It first emerged in September that Iran was battling a powerful computer worm known as Stuxnet, which has the ability to send centrifuges -- used in nuclear fuel production -- spinning out of control. Its appearance and the suspicion that Israel and the U.S. might have been involved raised the prospect of covert attempts to thwart a nuclear program that the West fears is aimed at weapons production.
Iran has acknowledged the code infected laptops belonging to employees at its first nuclear power plant, whose launch has been repeated delayed. It is also believed to have temporarily crippled Iran's uranium enrichment program last year.
On Saturday, Gholam Reza Jalali, head of a military unit in charge of combatting sabotage, said Iranian experts have determined that the United States and Israel were behind Stuxnet, which can take over the control systems of industrial sites like power plants.
Jalali said disastrous accidents and loss of life were averted by Iranian experts fighting the computer code. He gave no specific examples.
In recent months, Iranian state media have reported dozens of explosions at industrial sites, particularly oil and petrochemical facilities, that have killed at least 10 people. But there were no official explanations for the blasts.
"Enemies have attacked industrial infrastructure and undermined industrial production through cyber attacks. This was a hostile action against our country," the official IRNA news agency quoted Jalali as saying. "If it had not been confronted on time, much material damage and human loss could have been inflicted."
Jalali heads a military unit called Passive Defense that primarily deals with countering sabotage. The unit was set up on an order from Iran's Supreme Leader Ayatollah Ali Khamenei.
Jalali said Iranian experts have traced the Stuxnet virus back to the U.S. state of Texas and Israel, IRNA reported. Western experts say only a number of powerful countries could have developed Stuxnet.
Jalali also blamed the German engineering conglomerate Siemens, whose equipment and software is used at the Bushehr nuclear power plant, where technical issues have halted its planned startup.

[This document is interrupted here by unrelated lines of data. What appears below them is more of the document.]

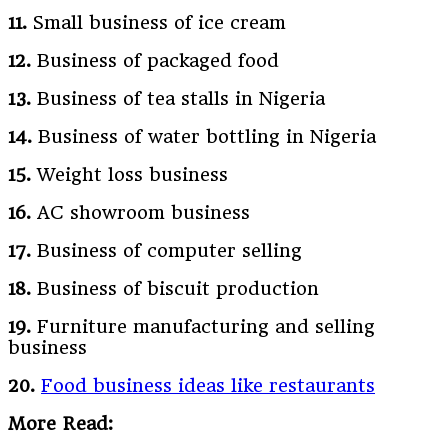
11.
Small business of ice cream
12.
Business of packaged food
13.
Business of tea stalls in Nigeria
14.
Business of water bottling in Nigeria
15.
Weight loss business
16.
AC showroom business
17.
Business of computer selling
18.
Business of biscuit production
19.
Furniture manufacturing and selling
business
20.
Food business ideas like restaurants
More Read:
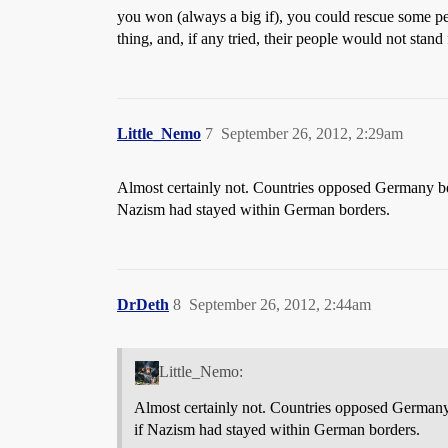
you won (always a big if), you could rescue some pe
thing, and, if any tried, their people would not stand
Little_Nemo
7
September 26, 2012, 2:29am
Almost certainly not. Countries opposed Germany be
Nazism had stayed within German borders.
DrDeth
8
September 26, 2012, 2:44am
Little_Nemo:
Almost certainly not. Countries opposed Germany
if Nazism had stayed within German borders.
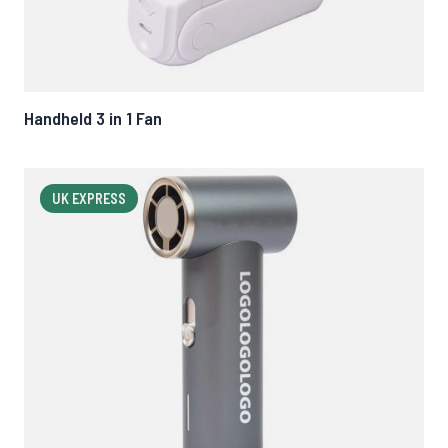
Handheld 3 in 1 Fan
UK EXPRESS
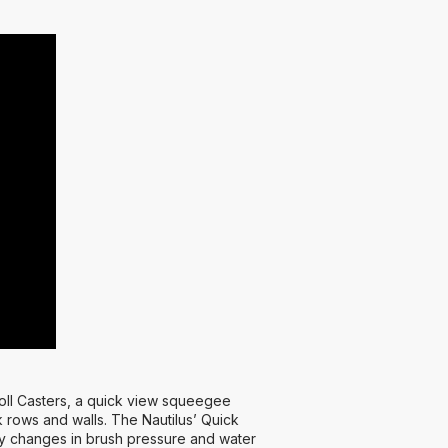
oll Casters, a quick view squeegee
 rows and walls. The Nautilus’ Quick
easy changes in brush pressure and water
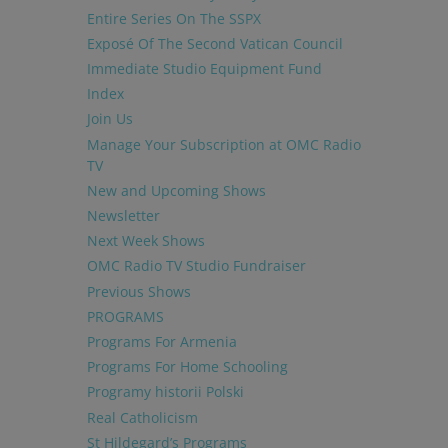
Entire Series On The SSPX
Exposé Of The Second Vatican Council
Immediate Studio Equipment Fund
Index
Join Us
Manage Your Subscription at OMC Radio
TV
New and Upcoming Shows
Newsletter
Next Week Shows
OMC Radio TV Studio Fundraiser
Previous Shows
PROGRAMS
Programs For Armenia
Programs For Home Schooling
Programy historii Polski
Real Catholicism
St Hildegard’s Programs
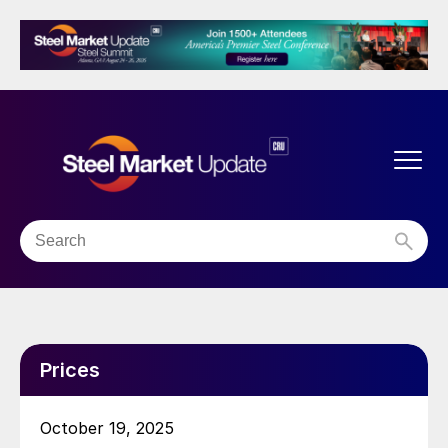
Prices
October 19, 2025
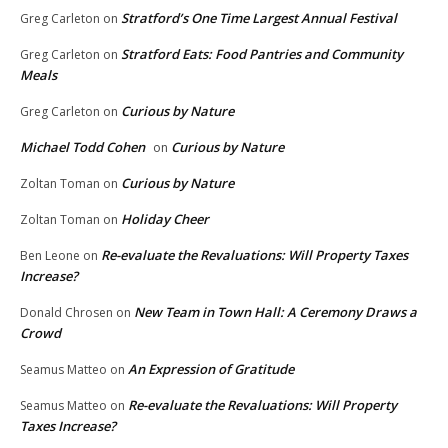
Stratford’s One Time Largest Annual Festival
Greg Carleton
on
Stratford Eats: Food Pantries and Community
Greg Carleton
on
Meals
Curious by Nature
Greg Carleton
on
Michael Todd Cohen
Curious by Nature
on
Curious by Nature
Zoltan Toman
on
Holiday Cheer
Zoltan Toman
on
Re-evaluate the Revaluations: Will Property Taxes
Ben Leone
on
Increase?
New Team in Town Hall: A Ceremony Draws a
Donald Chrosen
on
Crowd
An Expression of Gratitude
Seamus Matteo
on
Re-evaluate the Revaluations: Will Property
Seamus Matteo
on
Taxes Increase?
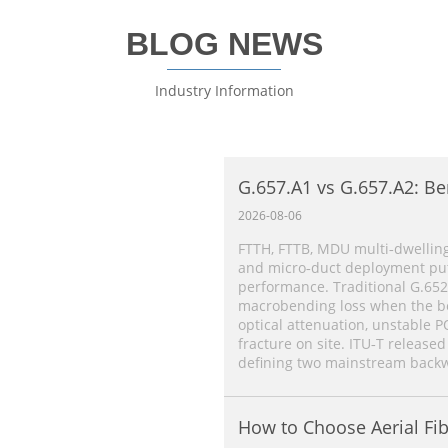
BLOG NEWS
Industry Information
G.657.A1 vs G.657.A2: Be
Single‑Mode Fiber Comp
2026-08-06
FTTH, FTTB, MDU multi‑dwelling
and micro‑duct deployment put 
performance. Traditional G.652
macrobending loss when the ben
optical attenuation, unstable P
fracture on site. ITU‑T released
defining two mainstream backw
How to Choose Aerial Fib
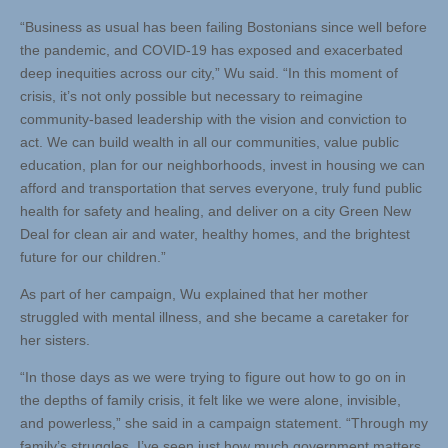
“Business as usual has been failing Bostonians since well before
the pandemic, and COVID-19 has exposed and exacerbated
deep inequities across our city,” Wu said. “In this moment of
crisis, it’s not only possible but necessary to reimagine
community-based leadership with the vision and conviction to
act. We can build wealth in all our communities, value public
education, plan for our neighborhoods, invest in housing we can
afford and transportation that serves everyone, truly fund public
health for safety and healing, and deliver on a city Green New
Deal for clean air and water, healthy homes, and the brightest
future for our children.”
As part of her campaign, Wu explained that her mother
struggled with mental illness, and she became a caretaker for
her sisters.
“In those days as we were trying to figure out how to go on in
the depths of family crisis, it felt like we were alone, invisible,
and powerless,” she said in a campaign statement. “Through my
family’s struggles, I’ve seen just how much government matters,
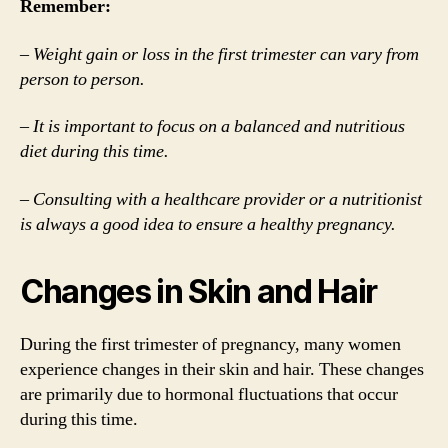
Remember:
– Weight gain or loss in the first trimester can vary from
person to person.
– It is important to focus on a balanced and nutritious
diet during this time.
– Consulting with a healthcare provider or a nutritionist
is always a good idea to ensure a healthy pregnancy.
Changes in Skin and Hair
During the first trimester of pregnancy, many women
experience changes in their skin and hair. These changes
are primarily due to hormonal fluctuations that occur
during this time.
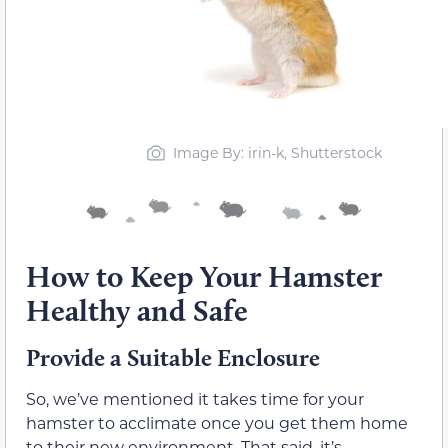
Image By: irin-k, Shutterstock
How to Keep Your Hamster
Healthy and Safe
Provide a Suitable Enclosure
So, we’ve mentioned it takes time for your
hamster to acclimate once you get them home
to their new environment. That said, it’s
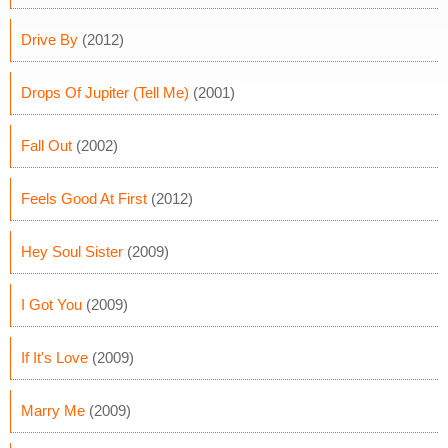
Drive By
(2012)
Drops Of Jupiter (Tell Me)
(2001)
Fall Out
(2002)
Feels Good At First
(2012)
Hey Soul Sister
(2009)
I Got You
(2009)
If It's Love
(2009)
Marry Me
(2009)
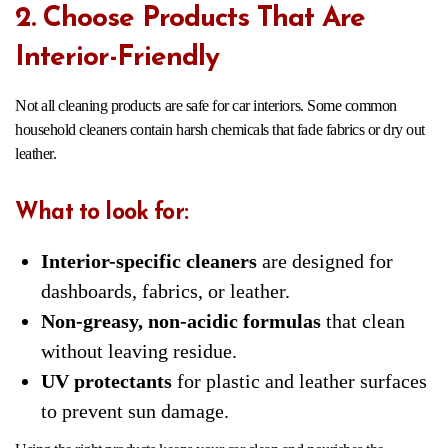
2. Choose Products That Are
Interior-Friendly
Not all cleaning products are safe for car interiors. Some common
household cleaners contain harsh chemicals that fade fabrics or dry out
leather.
What to look for:
Interior-specific cleaners
are designed for
dashboards, fabrics, or leather.
Non-greasy, non-acidic formulas
that clean
without leaving residue.
UV protectants
for plastic and leather surfaces
to prevent sun damage.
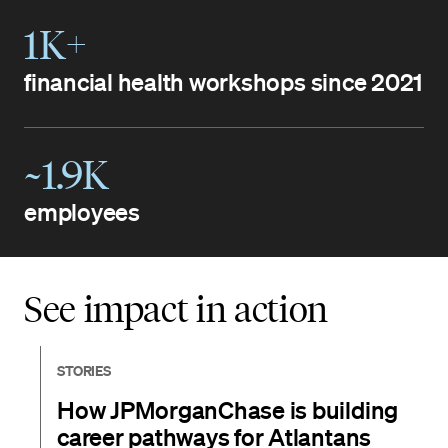
1K+
financial health workshops since 2021
~1.9K
employees
See impact in action
STORIES
How JPMorganChase is building
career pathways for Atlantans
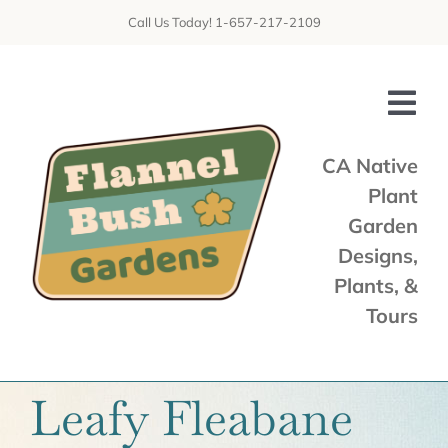
Skip
Call Us Today! 1-657-217-2109
to
content
Tog
Nav
CA Native
Plant
Home
Garden
Shop
Designs,
Plants, &
Services
Tours
Tours & Talks
Gallery
Leafy Fleabane
News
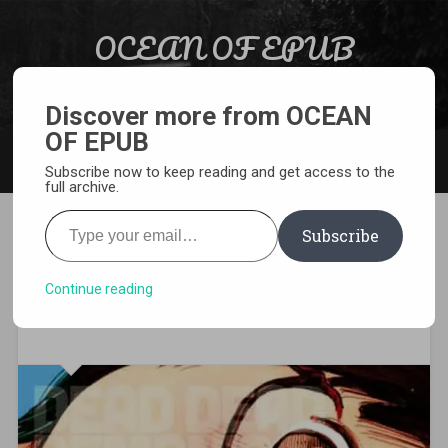
Skip to content
OCEAN OF EPUB
Search
Light Novel, Manga, Comics and More…
Discover more from OCEAN
OF EPUB
MENU
Subscribe now to keep reading and get access to the
full archive.
Type your email…
Subscribe
[MANGA][CBZ] Dead Dead
Demon’s Dededede
Continue reading
Destruction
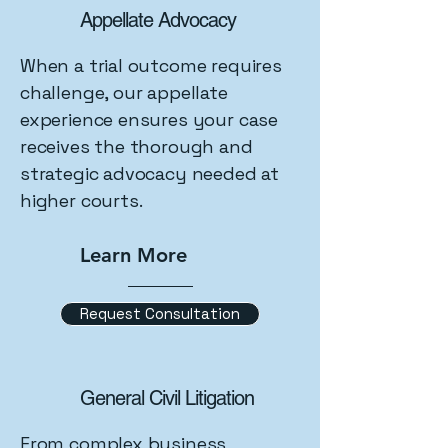
Appellate Advocacy
When a trial outcome requires
challenge, our appellate
experience ensures your case
receives the thorough and
strategic advocacy needed at
higher courts.
Learn More
Request Consultation
General Civil Litigation
From complex business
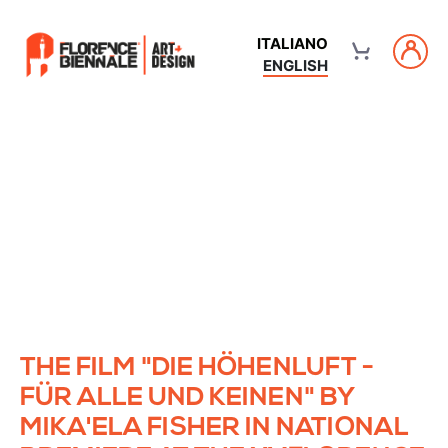
ITALIANO
ENGLISH
THE FILM "DIE HÖHENLUFT -
FÜR ALLE UND KEINEN" BY
MIKA'ELA FISHER IN NATIONAL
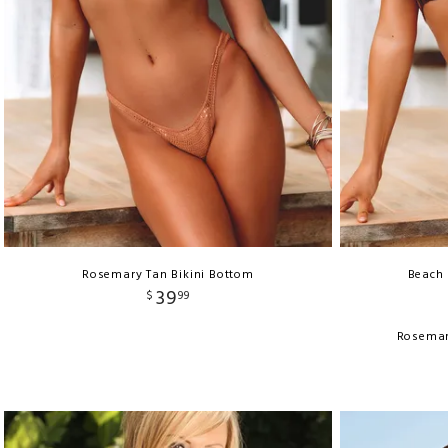
Rosemary Tan Bikini Bottom
Beach 
39
$
99
Rosemar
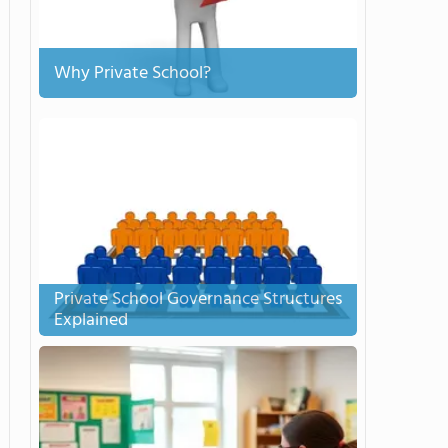
Why Private School?
Private School Governance Structures
Explained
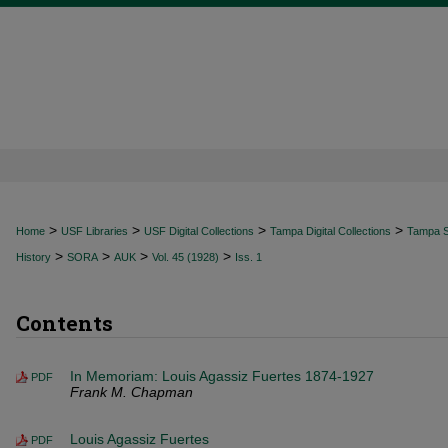
>
>
>
>
Home
USF Libraries
USF Digital Collections
Tampa Digital Collections
Tampa Sp
>
>
>
>
History
SORA
AUK
Vol. 45 (1928)
Iss. 1
Contents
In Memoriam: Louis Agassiz Fuertes 1874-1927
PDF
Frank M. Chapman
Louis Agassiz Fuertes
PDF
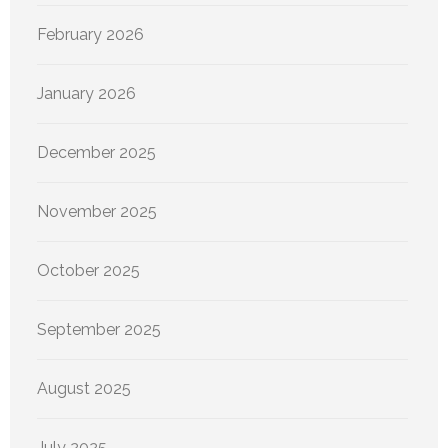
February 2026
January 2026
December 2025
November 2025
October 2025
September 2025
August 2025
July 2025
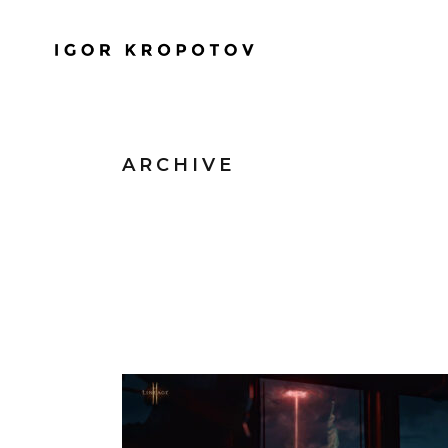
ARCHIVE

"Siemens should explain why and how it provided the enemies with the codes of the SCADA software and paved the way for a cyber attack against us," IRNA quoted him as saying.
Iran has acknowledged Stuxnet affected a limited number of centrifuges at its main uranium enrichment facility in Natanz, central Iran, but has said its scientists discovered and neutralized the malware before it could cause serious damage.
The Natanz enrichment plant is of key concern to those nations who fear Iran is intent on weapons production because the technology can produce either fuel for power plants or material for bombs.
Iran insists its nuclear work is entirely peaceful.
Iran has confirmed that Stuxnet was found on several laptops belonging to employees at the Russian-built Bushehr power plant but has said it didn't affect the facility's control systems. Western intelligence reports have suggested that Stuxnet has infected the control systems there.
Bushehr is not a proliferation concern because of international safeguards on its spent fuel. But Iran has celebrated the plant extensively as a major technological achievement and a sign of its determination to master all aspects of nuclear technology.